▸ **EXERCISE GOAL**
Transcribe the entries that come next exactly, but not the pictures they contain.

[Saved entries]
BEGIN
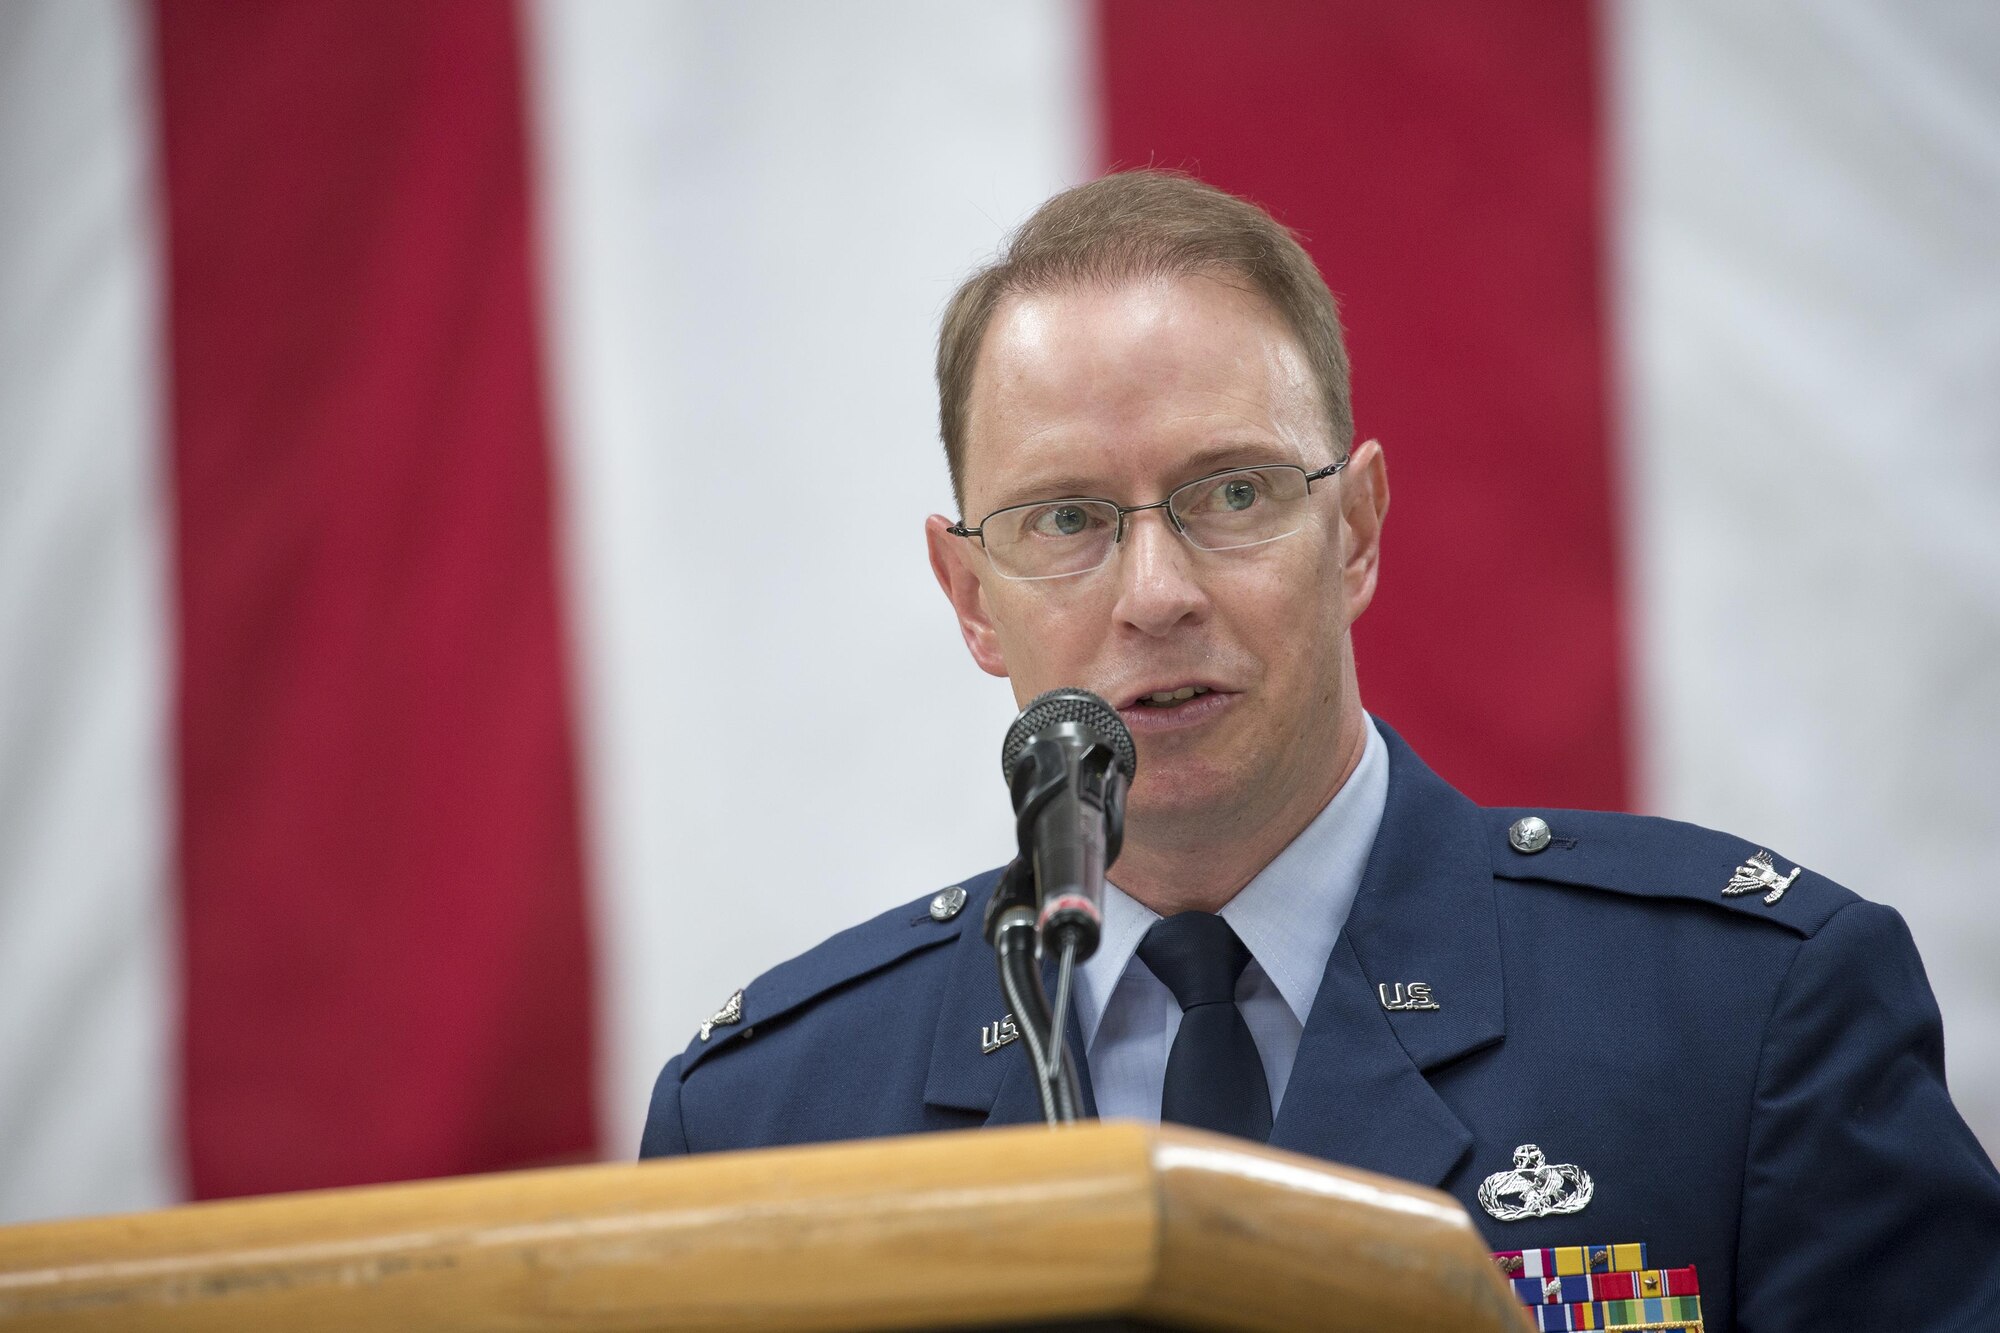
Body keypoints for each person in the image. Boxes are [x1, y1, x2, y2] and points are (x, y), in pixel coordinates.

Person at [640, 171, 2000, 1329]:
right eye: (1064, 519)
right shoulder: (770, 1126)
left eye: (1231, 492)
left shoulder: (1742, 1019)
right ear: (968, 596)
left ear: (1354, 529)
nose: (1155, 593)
END
▸ **WORKED SOLUTION**
Body keypoints for each person in the image. Boxes are [x1, y1, x2, y2] and points are (x, y), in pixel coordinates.

Person at [640, 171, 2000, 1329]:
right eye: (1064, 519)
right shoulder: (770, 1126)
left eye: (1231, 492)
left shoulder: (1742, 1019)
right ear: (968, 596)
left ear: (1354, 529)
nose: (1155, 593)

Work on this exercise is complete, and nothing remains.